One of the most ridiculous pieces of advice I ever received was that if someone asks you if you like football, or you like a particular band, to say Yes. Why is that ridiculous? Well, if you're a taxi driver, and someone asks you what you think of a certain politician, you can easily ask them what they think and just agree with what they say, as you're unlikely to see them again and they're unlikely to remember you, anyway. Or, if you're a hairdresser or barber, you only see someone every few weeks or what have you, and they'll come back because they like the way you cut their hair, not because of your political views or which team you support. So, if you know little about something, people will see through it.
My mother has angered me by saying things like it would be wonderful if there was a cure for autism (no, it wouldn't). But here is what angers me with so many people, in many Western countries, if someone is good at sport, they are viewed as national icons, yet if someone is bright academically, they are scorned. And one thing that really annoyed me with some people was when a former cricketer claimed that his mother had given him a banned diuretic, people jumped up and down and protested it was unfair that the ICC said, "Okay, 12 month ban." Yet how many of these people would respond differently if athletes from a rival country were found to have cheated with drugs? Or been involved in match-fixing?

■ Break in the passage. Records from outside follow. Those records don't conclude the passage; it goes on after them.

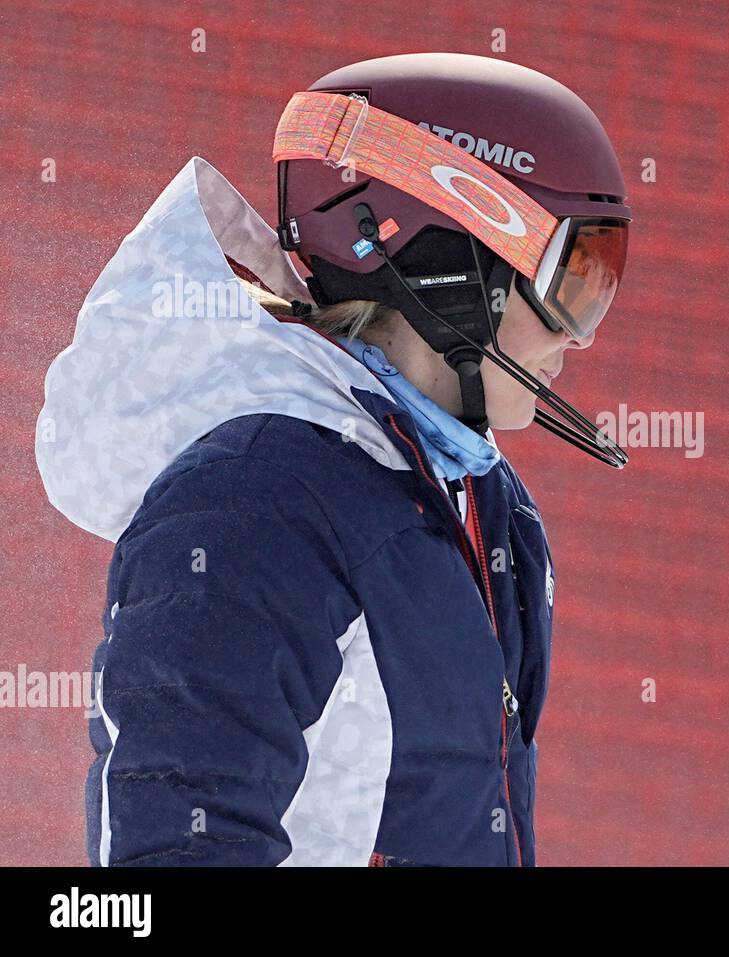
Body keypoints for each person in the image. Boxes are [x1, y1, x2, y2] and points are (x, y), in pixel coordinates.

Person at [34, 52, 632, 866]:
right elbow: (171, 847)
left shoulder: (486, 506)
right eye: (575, 279)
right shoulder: (257, 502)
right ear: (455, 260)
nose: (578, 336)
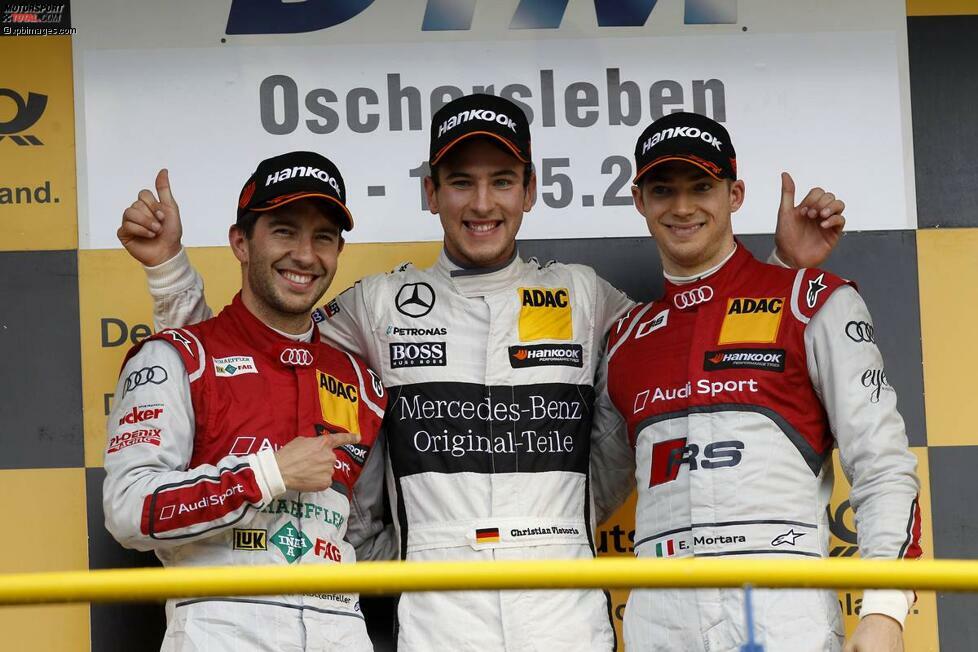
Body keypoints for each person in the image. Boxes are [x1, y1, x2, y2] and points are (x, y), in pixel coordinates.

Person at [117, 94, 844, 651]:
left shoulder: (584, 295)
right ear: (431, 192)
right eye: (460, 182)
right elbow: (248, 356)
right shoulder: (375, 305)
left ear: (531, 190)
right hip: (437, 602)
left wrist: (779, 274)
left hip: (563, 598)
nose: (482, 203)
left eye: (502, 181)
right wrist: (170, 275)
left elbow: (690, 358)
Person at [605, 112, 921, 652]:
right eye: (663, 189)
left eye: (702, 186)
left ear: (736, 193)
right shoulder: (625, 337)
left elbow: (884, 463)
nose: (682, 207)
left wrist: (886, 609)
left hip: (782, 605)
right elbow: (580, 494)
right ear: (639, 200)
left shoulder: (812, 301)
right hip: (659, 614)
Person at [103, 151, 388, 652]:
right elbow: (129, 510)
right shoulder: (178, 358)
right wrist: (265, 475)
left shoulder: (359, 382)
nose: (305, 254)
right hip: (222, 626)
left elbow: (364, 537)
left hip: (341, 629)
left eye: (323, 236)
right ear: (240, 243)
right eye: (283, 231)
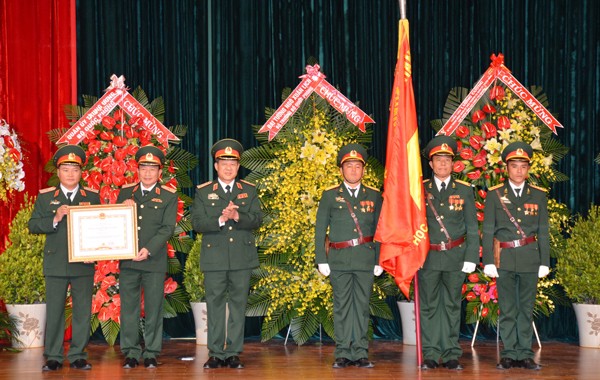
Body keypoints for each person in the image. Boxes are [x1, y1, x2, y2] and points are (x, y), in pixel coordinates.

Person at [191, 138, 262, 369]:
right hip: (215, 258)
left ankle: (233, 352)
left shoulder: (248, 191)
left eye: (233, 163)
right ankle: (215, 353)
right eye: (224, 163)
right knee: (215, 305)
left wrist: (237, 217)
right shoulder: (204, 192)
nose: (229, 167)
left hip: (241, 258)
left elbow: (258, 220)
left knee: (238, 305)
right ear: (216, 166)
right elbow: (197, 223)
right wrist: (221, 219)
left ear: (238, 166)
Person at [28, 145, 100, 371]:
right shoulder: (46, 197)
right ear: (57, 172)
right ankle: (54, 356)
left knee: (82, 311)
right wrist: (55, 217)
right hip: (56, 262)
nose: (70, 174)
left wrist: (96, 252)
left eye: (75, 169)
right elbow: (33, 225)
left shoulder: (92, 197)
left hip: (83, 263)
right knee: (56, 310)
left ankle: (78, 355)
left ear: (81, 173)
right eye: (66, 169)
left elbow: (101, 230)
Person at [314, 143, 383, 369]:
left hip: (365, 258)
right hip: (339, 258)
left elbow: (381, 230)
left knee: (362, 306)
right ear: (341, 170)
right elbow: (319, 230)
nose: (353, 170)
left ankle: (361, 352)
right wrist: (321, 260)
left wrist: (379, 260)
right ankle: (343, 351)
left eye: (357, 166)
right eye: (349, 166)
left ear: (363, 170)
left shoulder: (374, 195)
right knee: (342, 306)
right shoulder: (330, 195)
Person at [482, 141, 549, 371]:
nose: (519, 171)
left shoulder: (539, 196)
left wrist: (545, 261)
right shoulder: (495, 195)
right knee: (508, 308)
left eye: (523, 166)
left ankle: (525, 354)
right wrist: (489, 261)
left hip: (530, 258)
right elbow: (488, 230)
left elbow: (543, 231)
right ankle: (510, 353)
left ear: (528, 169)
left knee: (526, 308)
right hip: (506, 259)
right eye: (514, 166)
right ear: (506, 168)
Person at [418, 136, 479, 370]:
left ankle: (452, 352)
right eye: (438, 160)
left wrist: (472, 257)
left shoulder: (463, 190)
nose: (442, 165)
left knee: (452, 305)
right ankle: (431, 353)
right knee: (430, 306)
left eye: (447, 160)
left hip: (456, 256)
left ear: (453, 164)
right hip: (429, 257)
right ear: (430, 164)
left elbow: (472, 227)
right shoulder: (420, 189)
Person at [117, 145, 177, 369]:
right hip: (128, 259)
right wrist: (122, 208)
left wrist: (148, 249)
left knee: (153, 308)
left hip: (153, 259)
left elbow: (167, 228)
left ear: (160, 172)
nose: (148, 172)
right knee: (129, 309)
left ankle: (151, 351)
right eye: (144, 167)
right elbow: (113, 223)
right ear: (138, 169)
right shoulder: (125, 193)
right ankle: (131, 352)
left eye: (153, 168)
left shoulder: (168, 196)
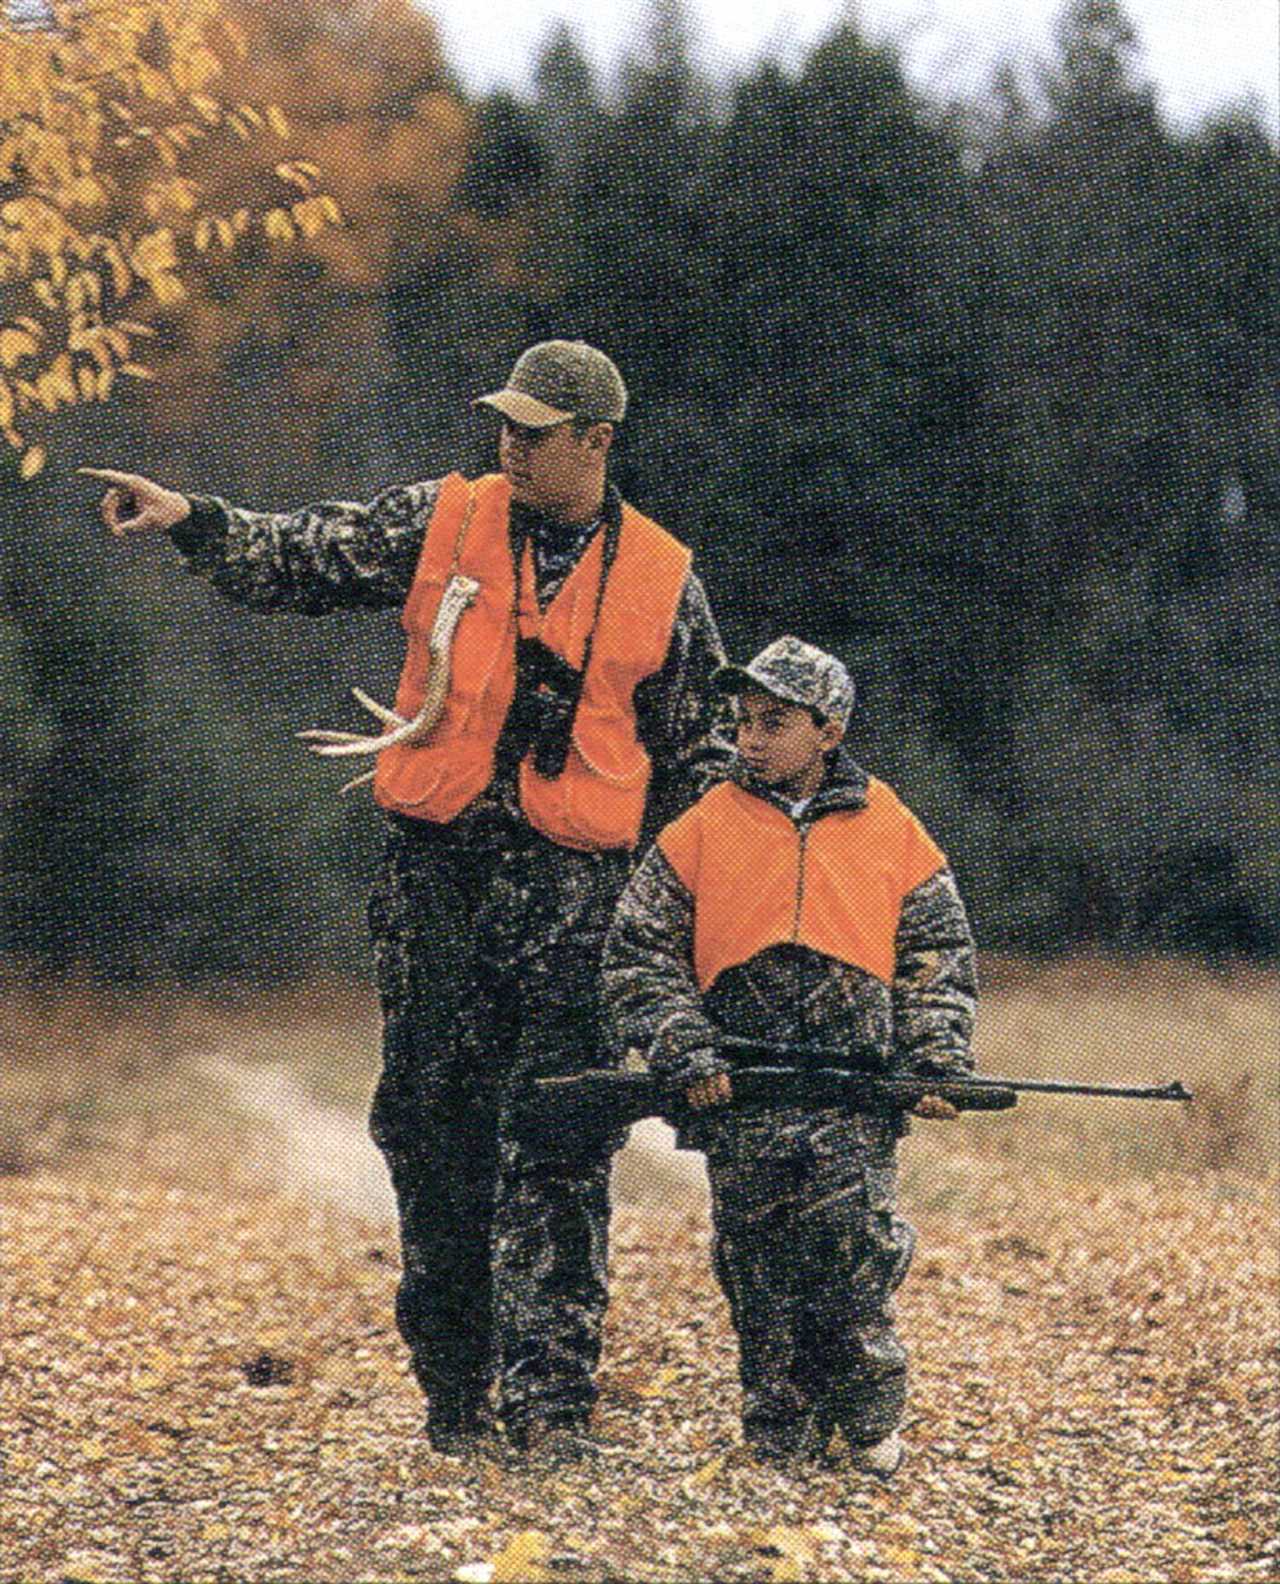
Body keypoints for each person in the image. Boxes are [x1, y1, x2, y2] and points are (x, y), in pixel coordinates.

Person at [84, 340, 729, 1461]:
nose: (511, 443)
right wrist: (190, 516)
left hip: (577, 906)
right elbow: (302, 554)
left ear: (597, 442)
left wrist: (675, 925)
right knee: (434, 1140)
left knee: (561, 1147)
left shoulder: (665, 580)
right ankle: (455, 1396)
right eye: (506, 423)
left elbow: (698, 764)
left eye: (536, 429)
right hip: (434, 891)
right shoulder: (447, 517)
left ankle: (550, 1411)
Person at [601, 635, 977, 1476]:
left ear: (830, 729)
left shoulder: (892, 828)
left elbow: (936, 956)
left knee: (852, 1255)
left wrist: (934, 1058)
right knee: (756, 1265)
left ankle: (868, 1419)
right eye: (743, 722)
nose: (751, 740)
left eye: (774, 723)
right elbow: (640, 951)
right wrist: (681, 1045)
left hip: (853, 1096)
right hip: (738, 1094)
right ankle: (777, 1435)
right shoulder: (701, 830)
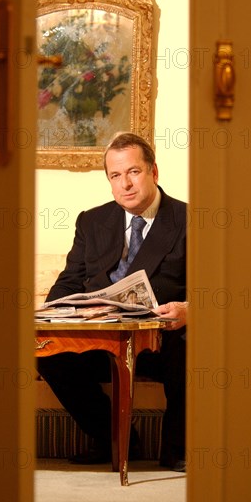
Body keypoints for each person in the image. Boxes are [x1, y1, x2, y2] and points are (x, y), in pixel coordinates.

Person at [37, 132, 187, 472]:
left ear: (154, 172)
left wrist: (189, 309)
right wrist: (53, 314)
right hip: (101, 338)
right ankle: (114, 438)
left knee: (191, 346)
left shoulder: (188, 219)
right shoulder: (92, 220)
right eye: (115, 176)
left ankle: (176, 449)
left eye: (134, 172)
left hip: (160, 342)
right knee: (49, 355)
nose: (126, 184)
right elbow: (69, 282)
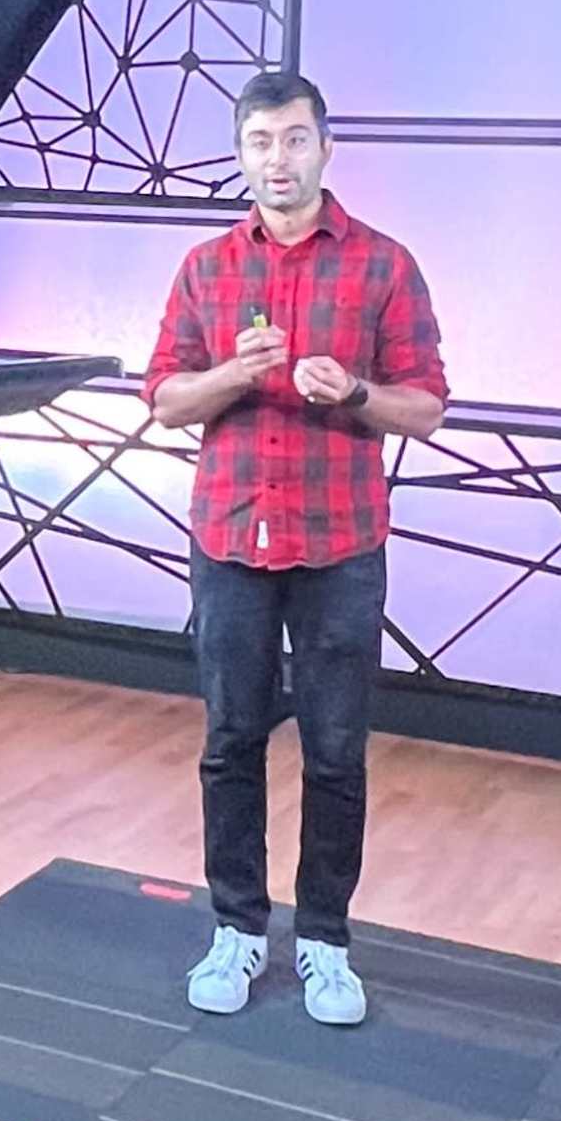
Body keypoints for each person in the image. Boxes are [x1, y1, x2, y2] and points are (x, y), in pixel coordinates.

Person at [144, 67, 448, 1028]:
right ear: (241, 155)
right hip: (231, 537)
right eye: (260, 142)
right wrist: (234, 375)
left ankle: (324, 940)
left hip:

One thing that separates me from my mother is that I became angry, in the lead-up to the 2013 Election, when I knew who I wanted to support, there were spambots on their page trying to get people to vote for the opposing candidate. I have long believed that if you like a candidate, you go on their Facebook page and tell them, if you don't like them, you don't go near them. So, I say, if you KNOW that somebody is autistic and they don't want to be cured, it is basic decency that you don't say in front of them that you think it would be wonderful if there was a cure. And then, you have nobody to blame but yourself if they become angry with you!
I am grateful to have my father's support and I say it's better to be loved and supported by one parent than neither. However, I feel with my mother as though she is no different to the little so-and-so who said imagine if I had a bump on the head and I changed when she makes the repugnant statement that it would be wonderful if there was a cure for it.